Arrow's single peaked domains, richness, and domains for plurality and the Borda count
Klas Markström, Søren Riis, Bei Zhou
TL;DR
The paper advances the study of Arrow's single-peaked domains by computationally enumerating non-isomorphic maximal domains up to $n=9$ alternatives and introducing a quantitative richness measure, showing Black's domain attains maximal richness but is not unique. It then connects these domains to independence-of-irrelevant-alternatives (IIA) analyses for different voting rules: plurality and runoff domains coincide with Arrow's single-dipped (duals of single-peaked) domains, while Borda domains under Nash's and Arrow's IIA are markedly smaller, with explicit maximum sizes characterized (e.g., $2^{n/2}$ or $2^{(n-1)/2}$ for even/odd $n$ under Nash IIA, and hierarchically cyclic structures under Arrow's IIA). The results highlight a tension between large, richly structured domains and the IIA properties of common voting rules, and provide computational tools and structural insights for exploring restricted preference domains in social choice.
Abstract
In this paper we extend the study of Arrow's generalisation of Black's single-peaked domain and connect this to domains where voting rules satisfy different versions of independence of irrelevant alternatives. First we report on a computational generation of all non-isomorphic Arrow's single-peaked domains on $n\leq 9$ alternatives.
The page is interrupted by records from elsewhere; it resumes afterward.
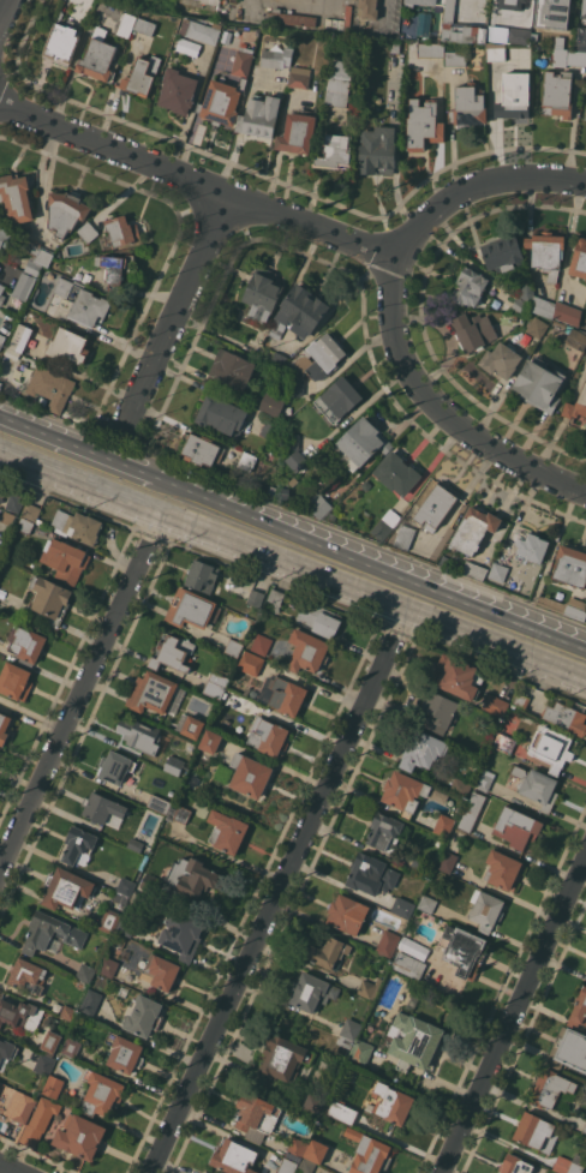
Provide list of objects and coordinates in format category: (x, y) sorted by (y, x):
building: (211, 1)
building: (420, 2)
building: (513, 4)
building: (368, 9)
building: (584, 12)
building: (553, 13)
building: (291, 17)
building: (127, 24)
building: (145, 26)
building: (460, 27)
building: (200, 30)
building: (520, 35)
building: (63, 43)
building: (396, 45)
building: (186, 46)
building: (431, 49)
building: (496, 53)
building: (567, 54)
building: (99, 57)
building: (455, 57)
building: (276, 59)
building: (242, 62)
building: (141, 76)
building: (299, 77)
building: (339, 83)
building: (178, 91)
building: (557, 94)
building: (514, 95)
building: (222, 101)
building: (468, 106)
building: (260, 116)
building: (585, 117)
building: (424, 124)
building: (297, 133)
building: (335, 149)
building: (379, 149)
building: (15, 198)
building: (66, 211)
road: (300, 219)
building: (0, 220)
building: (122, 230)
building: (87, 231)
building: (4, 235)
building: (547, 252)
building: (502, 254)
building: (36, 256)
building: (579, 259)
building: (0, 267)
building: (114, 270)
building: (87, 277)
building: (23, 286)
building: (469, 287)
building: (1, 294)
building: (262, 295)
building: (523, 300)
building: (83, 302)
building: (543, 306)
road: (180, 309)
building: (299, 312)
building: (568, 313)
building: (507, 318)
building: (537, 327)
building: (474, 330)
building: (21, 337)
building: (576, 338)
building: (2, 339)
building: (69, 345)
building: (321, 357)
building: (501, 359)
building: (278, 360)
building: (232, 368)
building: (540, 384)
building: (295, 385)
building: (51, 387)
building: (339, 399)
building: (42, 400)
building: (270, 402)
building: (577, 404)
road: (441, 408)
building: (288, 410)
building: (221, 416)
building: (271, 428)
building: (291, 440)
building: (362, 443)
road: (80, 446)
building: (202, 449)
building: (296, 460)
building: (246, 461)
building: (397, 473)
building: (328, 476)
building: (366, 484)
road: (79, 485)
building: (2, 490)
building: (273, 491)
building: (285, 493)
building: (14, 502)
building: (318, 504)
building: (435, 507)
building: (31, 511)
building: (331, 515)
building: (7, 517)
building: (386, 524)
building: (25, 525)
building: (78, 526)
road: (156, 526)
building: (474, 529)
building: (404, 536)
building: (533, 547)
building: (65, 560)
road: (373, 561)
road: (282, 564)
building: (571, 566)
building: (474, 570)
building: (498, 571)
building: (202, 576)
building: (256, 597)
building: (276, 598)
building: (50, 599)
building: (566, 606)
building: (190, 608)
building: (318, 619)
road: (401, 620)
building: (26, 643)
building: (261, 643)
road: (495, 646)
building: (234, 647)
building: (308, 651)
building: (173, 653)
building: (251, 663)
building: (455, 676)
building: (15, 681)
building: (216, 685)
building: (152, 692)
building: (281, 694)
building: (520, 700)
road: (76, 704)
building: (495, 704)
building: (438, 711)
building: (566, 717)
building: (193, 726)
building: (4, 727)
building: (140, 735)
building: (268, 736)
building: (211, 741)
building: (504, 743)
building: (553, 748)
building: (423, 750)
building: (174, 764)
building: (116, 767)
building: (250, 774)
building: (484, 780)
building: (537, 786)
building: (460, 787)
building: (404, 792)
building: (439, 795)
building: (160, 804)
building: (102, 807)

Next, we introduce a quantitative measure of richness for domains, as the largest number $r$ such that every alternative is given every rank between 1 and $r$ by the orders in the domain. We investigate the richness of Arrow's single-peaked domains and prove that Black's single-peaked domain has the highest possible richness, but it is not the only domain which attains the maximum. After this we connect Arrow's single-peaked domains to the discussion by Dasgupta, Maskin and others of domains on which plurality and the Borda count satisfy different versions of Independence of Irrelevant alternatives (IIA). For Nash's version of IIA and plurality, it turns out the domains are exactly the duals of Arrow's single-peaked domains. As a consequence there can be at most two alternatives which are ranked first in any such domain. For the Borda count both Arrow's and Nash's versions of IIA lead to a maximum domain size which is exponentially smaller than $2^{n-1}$, the size of Black's single-peaked domain.